Food, Health and Places of Pleasure in the US during the 1970s and 1980s (tentative title)
Stefanie Büttner (Erfurt University)
„Food is fundamental, fun, frightening, and far-reaching“, that is how Paul Rozin, an American scholar in psychology with strong interest in food, appropriately summarized the wide range of means a developing interdisciplinary field of Food Studies is concerned with when talking about food. Basically that alludes to this key term as a diverse, often neglected and nevertheless fruitful object of research on the one hand. On the other hand scholars interested in all sorts of food-related topics paradigmatically advocate for food as an analytical lens which enables fresh views on various contexts. Such a framework also structures the following project from a historiographic point of view. A strongly assumed interconnectedness of food, health and concepts of pleasure in relationship to both dietary and consumerist behavior ‘set the table’ from which American society during the 1970s and 1980s will be looked upon within this project. Historicizing food practices framed by diverse social settings and norms as well as depicted as multiply relevant for individuals and groups, accompany a broader perspective on twentieth-century USA. Looking at how Americans during the 1970s and 1980s were approaching their diets and attitudes towards food enables views on how they had to position themselves in relationship to both needs and possibilities of modern society that increasingly envisioned its ideal members as rational, able-bodied and self-reliant subjects.

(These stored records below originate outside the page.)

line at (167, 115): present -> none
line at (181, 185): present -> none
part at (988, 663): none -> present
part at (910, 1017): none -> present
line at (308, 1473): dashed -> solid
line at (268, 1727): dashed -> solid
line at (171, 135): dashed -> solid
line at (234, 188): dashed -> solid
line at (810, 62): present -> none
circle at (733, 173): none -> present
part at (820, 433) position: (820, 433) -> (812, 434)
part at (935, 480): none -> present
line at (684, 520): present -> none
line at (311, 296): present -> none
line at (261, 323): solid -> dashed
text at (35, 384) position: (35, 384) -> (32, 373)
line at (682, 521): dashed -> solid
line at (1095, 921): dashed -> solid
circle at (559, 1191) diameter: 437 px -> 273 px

Within my approach, however, I assume that food and eating as aspects of everyday life remain increasingly connected to pleasure and leisure for contemporaries, although Americans at that time already have been strongly encouraged to maintain a balanced diet or to be concerned with their health. It can even be recognized that e.g. pleasure in eating, enjoyment of cooking or developing qualities of shopping for food that appear as pleasurable activities, have gained more and more importance within American society during the decades. These phenomena thus have to be analyzed in relation to contemporary assumptions about consumption or individual life-style as well as they ought to be discussed in the light of the wide dissemination of industrial produced and high-caloric food in the US. Furthermore they have to be examined with regard to alternative approaches towards food and sustainable consumption gaining currency at that time – to only mention some of the main issues.
Central to my particular attempt to trace these entanglements are questions about certain spatial qualities that can be attributed to the relationship of food and pleasure, especially because it might be assumed that here pleasure shows more facets than experiences in good taste or preferences of extraordinary foods. Presumably these culminated in experiences that have their specific spatial manifestations. Therefore, asking in particular for places where food and eating for pleasure still could be realized within a society, constituting itself as governmentally and bio-politically structured in a sense Michel Foucault would apprehend these terms, the project will figure out how and where these spatial components of food-related practices might be recognized.
The objective of Food, Health and Places of Pleasure therefore is to focus on diverse places, often supposedly perceived as transgressing or “eigensinnig” that functioned as spatial possibilities where Americans of the 1970s and 80s were able to negotiate their position towards interrelatedness with food and pleasure. Through an approach based on methods of discourse analysis in that sense that public expressions and dialogues about pleasure in food within contemporary media will be examined, it will be asked to what extent spatial phenomena light up within several publications that in turn can be traced further into actual places or regions exemplifying the described associations in the course of the project.
Stefanie Büttner studied British and North American History, Medieval and Contemporary History, and Geography at the University of Cologne. After her graduation as Magistra Artium in 2014 she received a „PhD-Preparation Scholarship” from the a.r.t.e.s.-Graduate School for the Humanities, Cologne, and started to develop her PhD-project in North American cultural history. Since October 2015 Stefanie Büttner has been working as a research assistant at the Chair for North American History at Erfurt University, associated with the joint project “Ernährung, Gesundheit und Soziale Ordnung in der Moderne: Deutschland und die USA” funded by the Volkswagen Foundation. Her research interests are U.S. Cultural History (19th and 20th century), Food History, Cultural History of Amusement and Leisure, History of Tourism, and Spatial Theory.